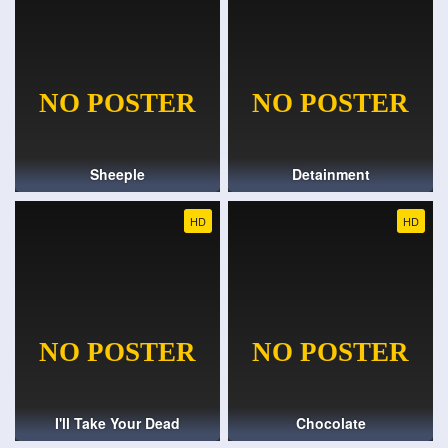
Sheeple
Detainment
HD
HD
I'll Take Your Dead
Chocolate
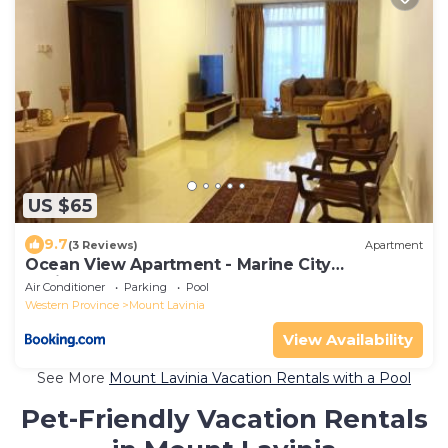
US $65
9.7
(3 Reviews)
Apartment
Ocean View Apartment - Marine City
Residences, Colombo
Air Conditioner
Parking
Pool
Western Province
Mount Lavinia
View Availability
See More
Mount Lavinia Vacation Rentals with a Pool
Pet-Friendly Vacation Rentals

_ _ _

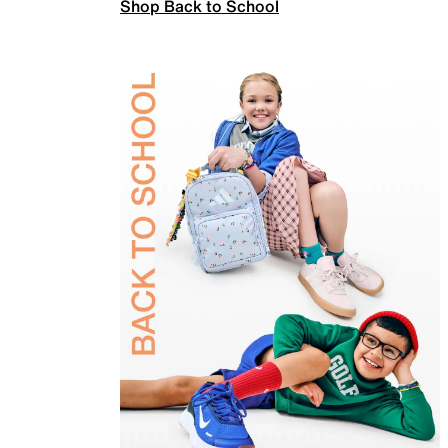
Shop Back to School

_ _ _

**What the task asks**
Above are the entries. Copy exactly the part that opens with the line containing "Mount Lavinia Vacation Rentals with a Pool" and closes with the line containing "Pet-Friendly Vacation Rentals", and no more.

**Answer section**
Mount Lavinia Vacation Rentals with a Pool
Pet-Friendly Vacation Rentals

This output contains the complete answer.